1.  Usage

% vtools select -h
usage: vtools select [-h] [-s [COND [COND ...]]] [-t [TABLE [DESC ...]]]
                     [-c | -o [FIELDS [FIELDS ...]]]
                     [--header [HEADER [HEADER ...]]] [-d DELIMITER] [--na NA]
                     [-l N] [--build BUILD] [-g [FIELD [FIELD ...]]] [--all]
                     [--order_by FIELD [FIELD ...]] [-v {0,1,2}]
                     from_table [condition [condition ...]]

Select variants according to properties (variant and annotation fields) and
membership (samples) of variant. The result can be counted, outputted, or
saved to a variant table.

positional arguments:
  from_table            Source variant table.
  condition             Conditions by which variants are selected. Multiple
                        arguments are automatically joined by 'AND' so 'OR'
                        conditions should be provided by a single argument
                        with conditions joined by 'OR'. If unspecified, all
                        variants (except those excluded by parameter
                        --samples) will be selected.

optional arguments:
  -h, --help            show this help message and exit
  -s [COND [COND ...]], --samples [COND [COND ...]]
                        Limiting variants from samples that match conditions
                        that use columns shown in command 'vtools show sample'
                        (e.g. 'aff=1', 'filename like "MG%"').
  -t [TABLE [DESC ...]], --to_table [TABLE [DESC ...]]
                        Destination variant table.
  -c, --count           Output number of variant, which is a shortcut to '--
                        output count(1)'.
  -o [FIELDS [FIELDS ...]], --output [FIELDS [FIELDS ...]]
                        A list of fields that will be outputted.

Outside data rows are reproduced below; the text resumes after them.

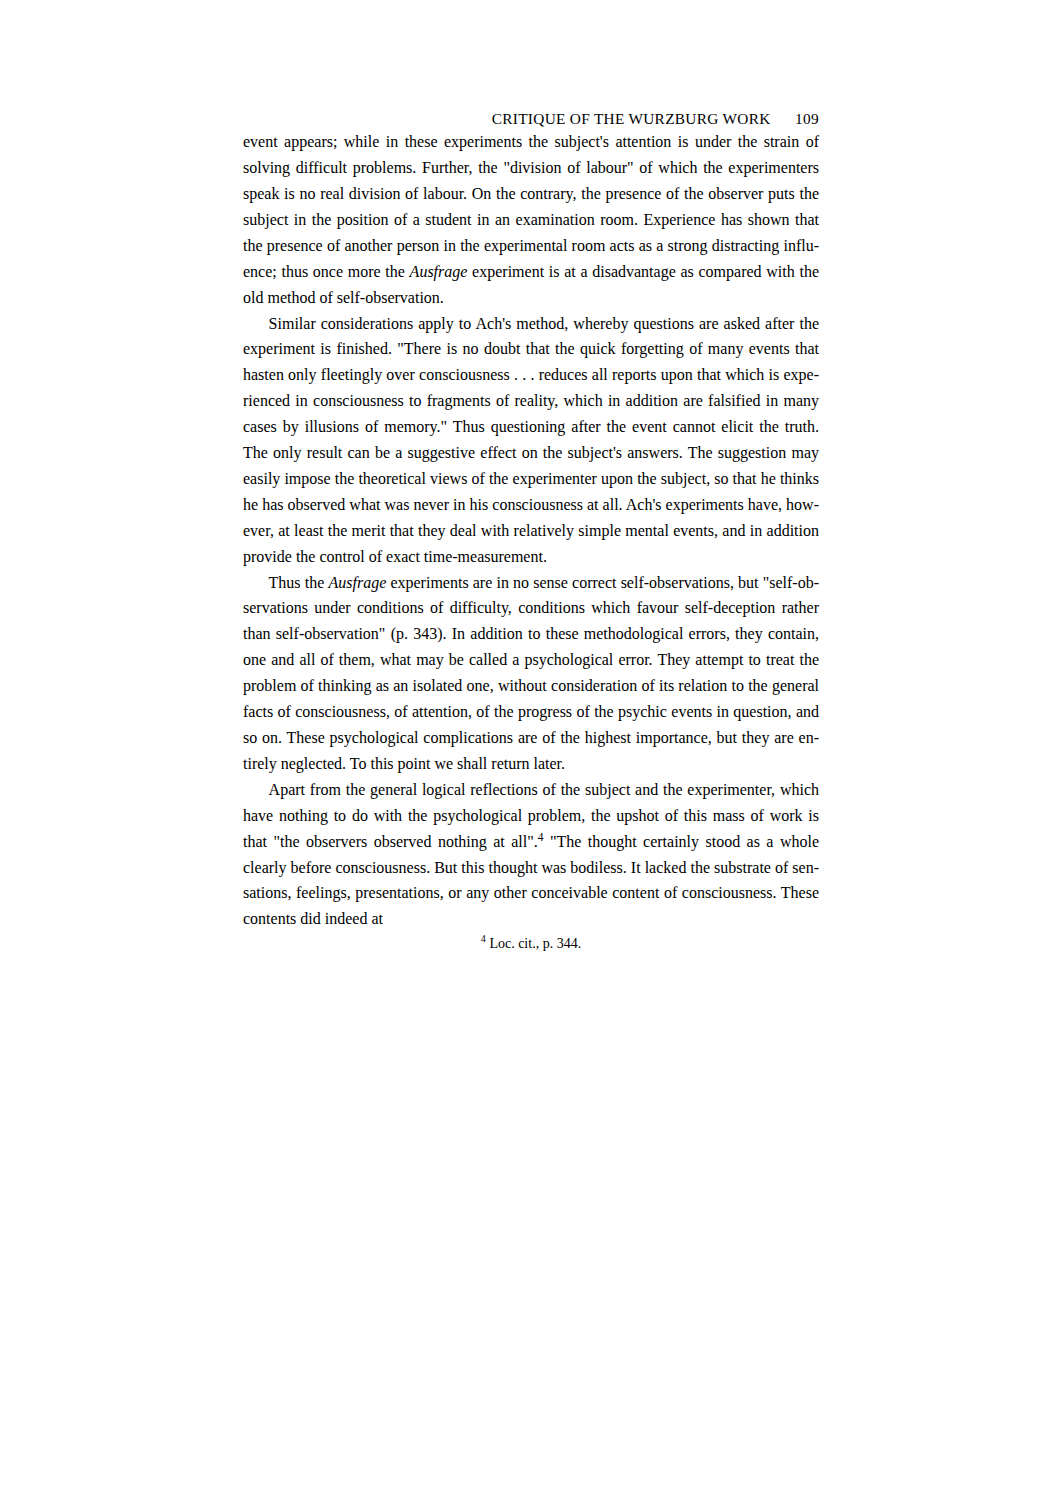CRITIQUE OF THE WURZBURG WORK109
event appears; while in these experiments the subject's attention is under the strain of solving difficult problems. Further, the "division of labour" of which the experimenters speak is no real division of labour. On the contrary, the presence of the observer puts the subject in the position of a student in an examination room. Experience has shown that the presence of another person in the experimental room acts as a strong distracting influence; thus once more the Ausfrage experiment is at a disadvantage as compared with the old method of self-observation.
Similar considerations apply to Ach's method, whereby questions are asked after the experiment is finished. "There is no doubt that the quick forgetting of many events that hasten only fleetingly over consciousness . . . reduces all reports upon that which is experienced in consciousness to fragments of reality, which in addition are falsified in many cases by illusions of memory." Thus questioning after the event cannot elicit the truth. The only result can be a suggestive effect on the subject's answers. The suggestion may easily impose the theoretical views of the experimenter upon the subject, so that he thinks he has observed what was never in his consciousness at all. Ach's experiments have, however, at least the merit that they deal with relatively simple mental events, and in addition provide the control of exact time-measurement.
Thus the Ausfrage experiments are in no sense correct self-observations, but "self-observations under conditions of difficulty, conditions which favour self-deception rather than self-observation" (p. 343). In addition to these methodological errors, they contain, one and all of them, what may be called a psychological error. They attempt to treat the problem of thinking as an isolated one, without consideration of its relation to the general facts of consciousness, of attention, of the progress of the psychic events in question, and so on. These psychological complications are of the highest importance, but they are entirely neglected. To this point we shall return later.
Apart from the general logical reflections of the subject and the experimenter, which have nothing to do with the psychological problem, the upshot of this mass of work is that "the observers observed nothing at all".4 "The thought certainly stood as a whole clearly before consciousness. But this thought was bodiless. It lacked the substrate of sensations, feelings, presentations, or any other conceivable content of consciousness. These contents did indeed at
4 Loc. cit., p. 344.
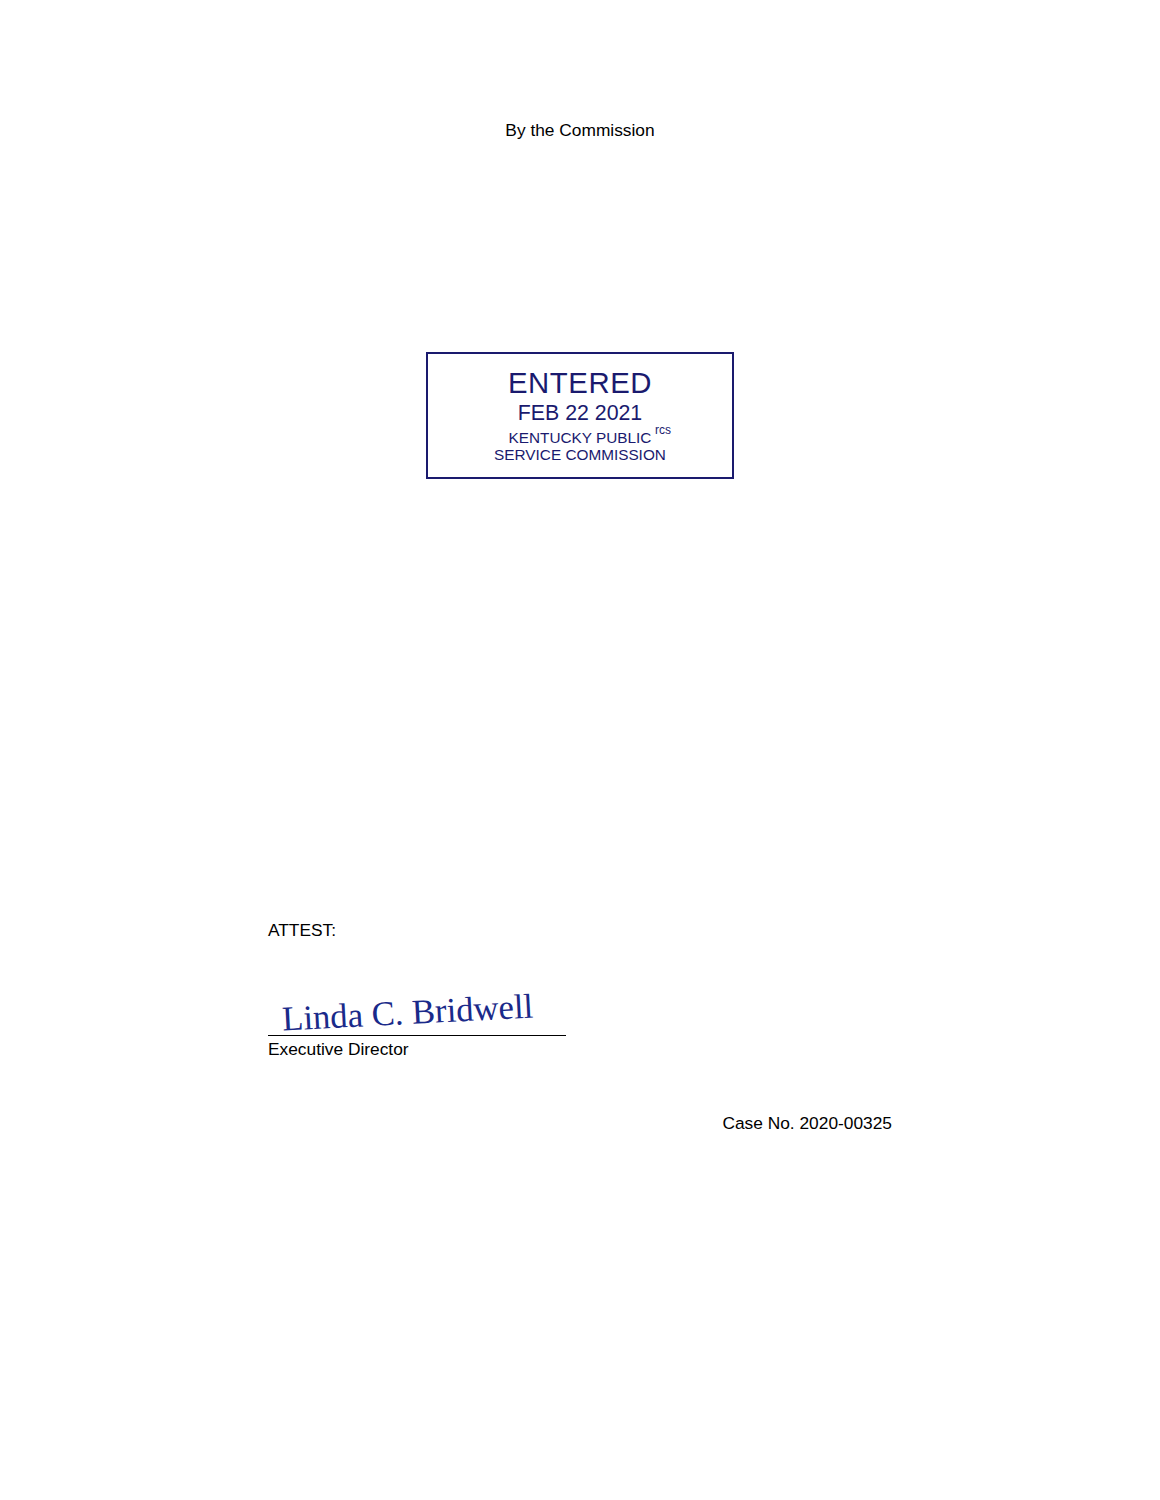By the Commission
ENTERED
FEB 22 2021rcs
KENTUCKY PUBLIC
SERVICE COMMISSION
ATTEST:
Linda C. Bridwell
Executive Director
Case No. 2020-00325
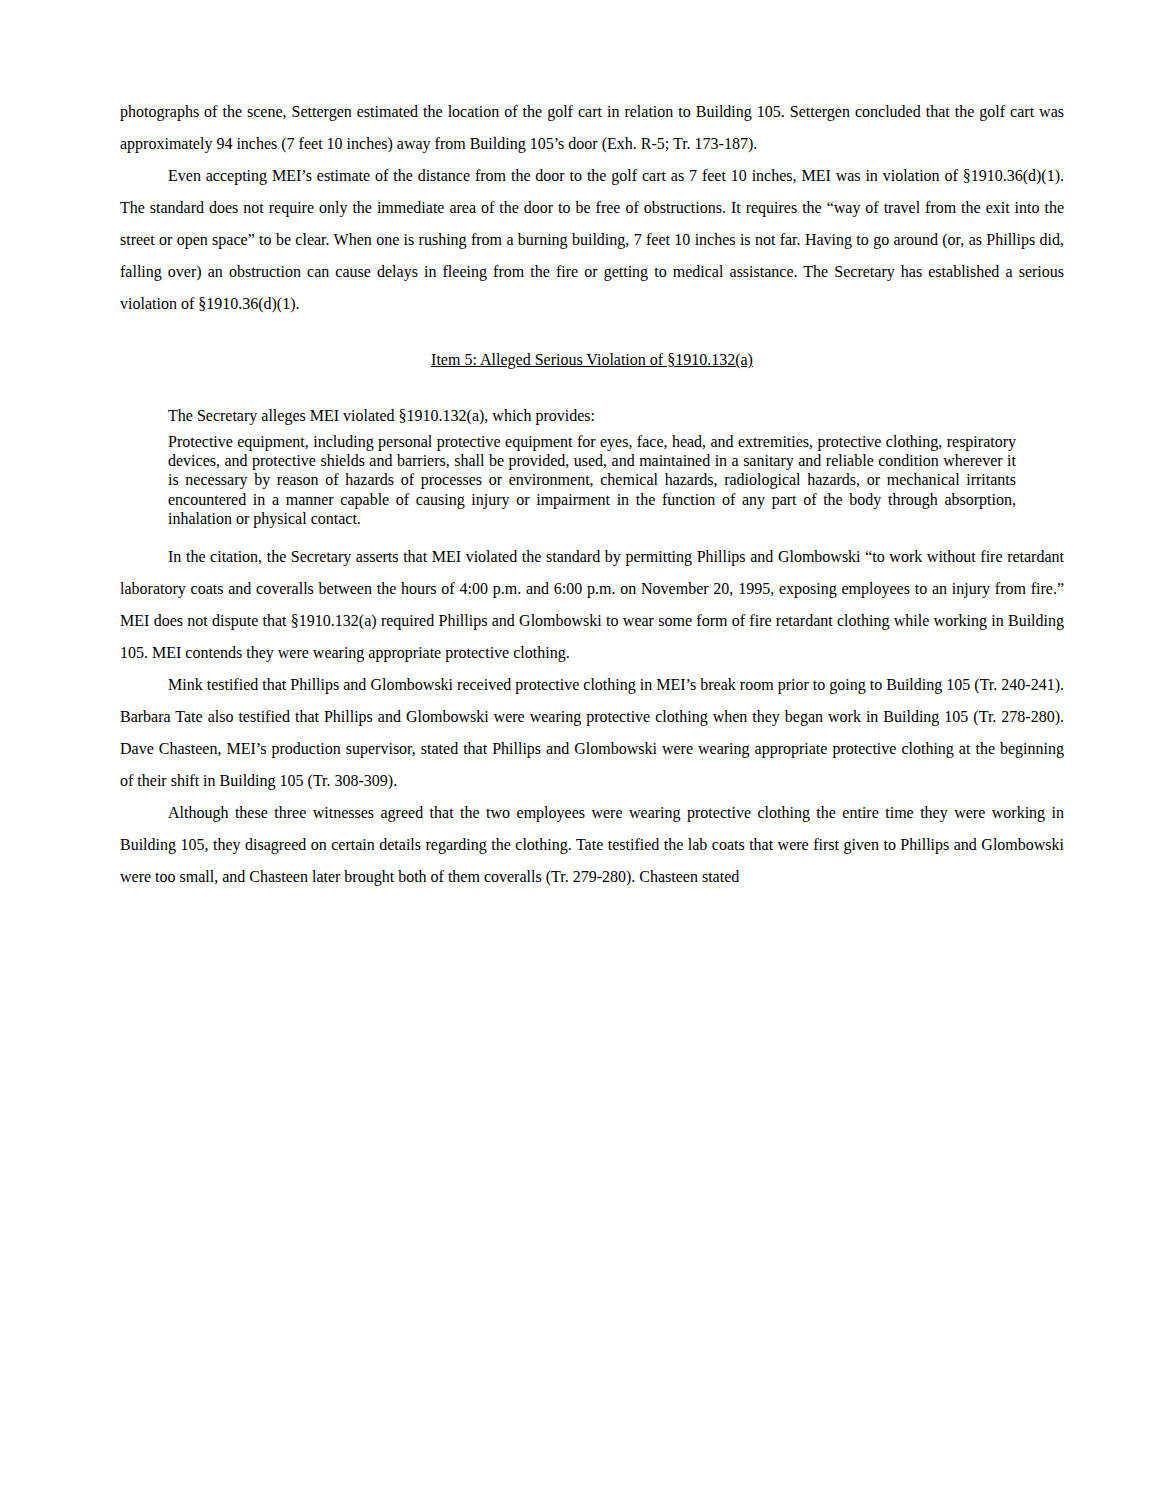photographs of the scene, Settergen estimated the location of the golf cart in relation to Building 105. Settergen concluded that the golf cart was approximately 94 inches (7 feet 10 inches) away from Building 105’s door (Exh. R-5; Tr. 173-187).
Even accepting MEI’s estimate of the distance from the door to the golf cart as 7 feet 10 inches, MEI was in violation of §1910.36(d)(1). The standard does not require only the immediate area of the door to be free of obstructions. It requires the “way of travel from the exit into the street or open space” to be clear. When one is rushing from a burning building, 7 feet 10 inches is not far. Having to go around (or, as Phillips did, falling over) an obstruction can cause delays in fleeing from the fire or getting to medical assistance. The Secretary has established a serious violation of §1910.36(d)(1).
Item 5: Alleged Serious Violation of §1910.132(a)
The Secretary alleges MEI violated §1910.132(a), which provides:
Protective equipment, including personal protective equipment for eyes, face, head, and extremities, protective clothing, respiratory devices, and protective shields and barriers, shall be provided, used, and maintained in a sanitary and reliable condition wherever it is necessary by reason of hazards of processes or environment, chemical hazards, radiological hazards, or mechanical irritants encountered in a manner capable of causing injury or impairment in the function of any part of the body through absorption, inhalation or physical contact.
In the citation, the Secretary asserts that MEI violated the standard by permitting Phillips and Glombowski “to work without fire retardant laboratory coats and coveralls between the hours of 4:00 p.m. and 6:00 p.m. on November 20, 1995, exposing employees to an injury from fire.” MEI does not dispute that §1910.132(a) required Phillips and Glombowski to wear some form of fire retardant clothing while working in Building 105. MEI contends they were wearing appropriate protective clothing.
Mink testified that Phillips and Glombowski received protective clothing in MEI’s break room prior to going to Building 105 (Tr. 240-241). Barbara Tate also testified that Phillips and Glombowski were wearing protective clothing when they began work in Building 105 (Tr. 278-280). Dave Chasteen, MEI’s production supervisor, stated that Phillips and Glombowski were wearing appropriate protective clothing at the beginning of their shift in Building 105 (Tr. 308-309).
Although these three witnesses agreed that the two employees were wearing protective clothing the entire time they were working in Building 105, they disagreed on certain details regarding the clothing. Tate testified the lab coats that were first given to Phillips and Glombowski were too small, and Chasteen later brought both of them coveralls (Tr. 279-280). Chasteen stated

SQL-
                        compatible expressions or functions such as "pos-1",
                        "count(1)" or "sum(num)" are also allowed.
  -v {0,1,2}, --verbosity {0,1,2}
                        Output error and warning (0), info (1) and debug (2)
                        information to standard output (default to 1).

Output options:
  --header [HEADER [HEADER ...]]
                        A complete header or a list of names that will be
                        joined by a delimiter (parameter --delimiter). If a
                        special name - is specified, the header will be read
                        from the standard input, which is the preferred way to
                        specify large multi-line headers (e.g. cat myheader |
                        vtools export --header -). If this parameter is given
                        without parameter, a default header will be derived
                        from field names.
  -d DELIMITER, --delimiter DELIMITER
                        Delimiter use to separate columns of output. The
                        default output uses multiple spaces to align columns
                        of output. Use '-d,' for csv output, or -d'\t' for
                        tab-delimited output.
  --na NA               Output string for missing value
  -l N, --limit N       Limit output to the first N records.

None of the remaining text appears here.